Before you go ahead and create your LLC in Delaware, it is important to give it a good thought, especially if you don’t live in Delaware. The state has been hyped-up as a very popular business destination, so several people often recommend that you register your LLC in Delaware. But why Delaware LLC?
There are several advantages listed for having a DE LLC. These include strong liability protection, faster business dispute resolution in the courts, and a business-friendly tax structure.
Many of these are true at some level or the other. And these can substantially take off the headache involved in running a business. Therefore, forming an LLC in Delaware really can be quite advantageous.
Should You Form An LLC In Delaware?
While Delaware certainly has business-friendly laws and structuring, it should be remembered that it’s not a magic bullet. While huge corporations certainly can (and do) make the best of these laws, smaller businesses like LLCs might not have the same luck.

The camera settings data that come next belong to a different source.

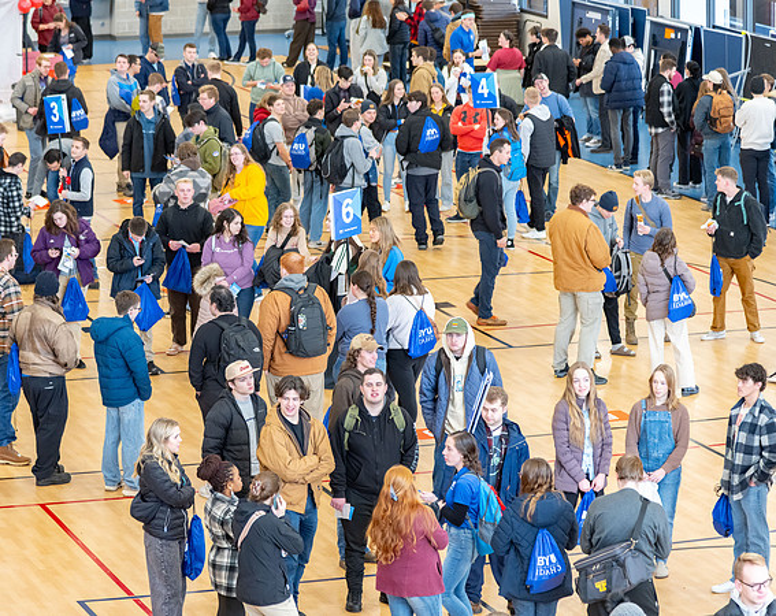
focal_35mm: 135
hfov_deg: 14.4
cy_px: 308
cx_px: 314
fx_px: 3080
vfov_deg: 11.4
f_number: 4.5
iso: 1250
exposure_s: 1/125
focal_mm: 120
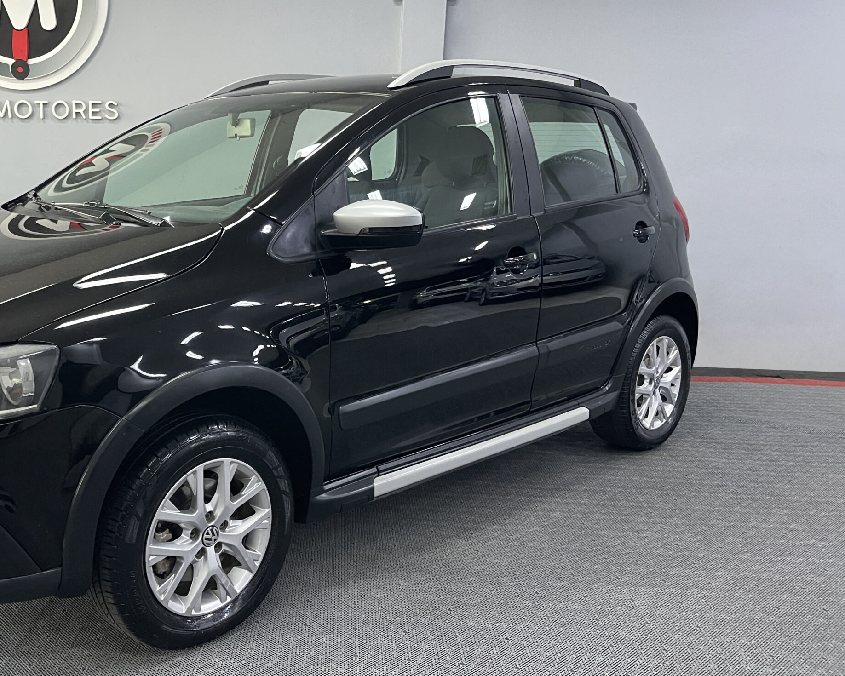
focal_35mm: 34
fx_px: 850
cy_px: 313
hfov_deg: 51.6
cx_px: 264
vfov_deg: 43.3
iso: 500
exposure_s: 1/46
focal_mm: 5.1
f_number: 1.6
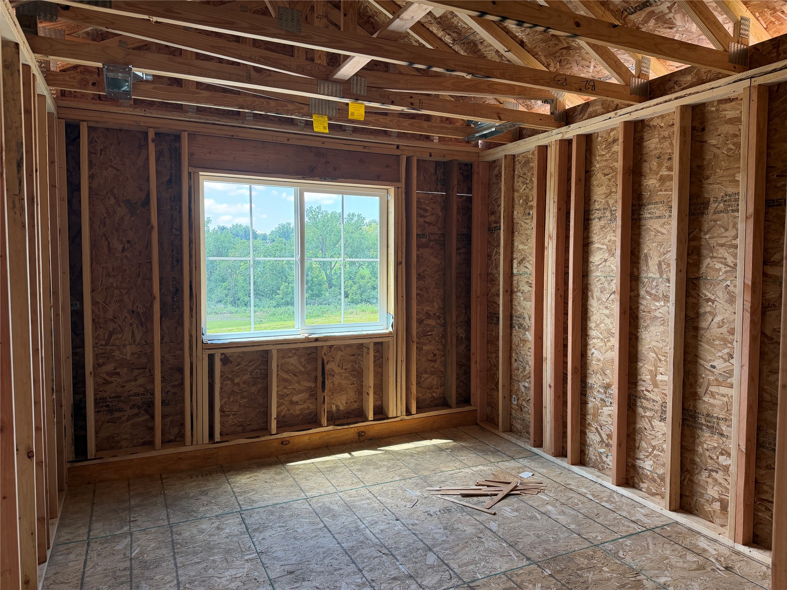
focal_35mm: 24
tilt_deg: -2.3
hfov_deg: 71.6
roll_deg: +0.1
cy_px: 295
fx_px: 546
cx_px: 394
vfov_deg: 56.8
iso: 160
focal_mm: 6.76
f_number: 1.78
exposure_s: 1/214
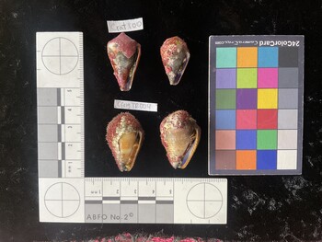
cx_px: 161
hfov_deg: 61.6
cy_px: 121
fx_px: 270
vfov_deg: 48.3
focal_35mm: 29
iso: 80
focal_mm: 3
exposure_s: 1/60
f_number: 1.8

There are several misconceptions on various facets of running a business in Delaware, including taxation. The DE Secretary of State website itself has a section offering clarifications on these beliefs, whether facts or myths.
Delaware isn’t a tax haven, and you’ll have to pay taxes in the state you live in, even if DE doesn’t take its cut of the income. So, if you don’t live in DE and have formed an LLC there, you’ll have to register the LLC in your home state. For your home state, this will be registered as a ‘foreign LLC’, since it’s domestic to Delaware.
That will bring a whole lot of complexity to the mix. And you’ll still have to pay taxes, even if saving them was your original goal!
To sum up, if you live in Delaware, and intend to set up an LLC in the state, go ahead. If you live in another state and want to legitimately expand your business to DE, forming an LLC in the state is a good idea.
However, if you don’t live in DE and want to form a Delaware LLC just on the hype of tax savings, it’s best to think again. There’s a good chance you’ll be better off setting up the LLC in your home state, rather than making a complex business structure that might not come close to your expectations.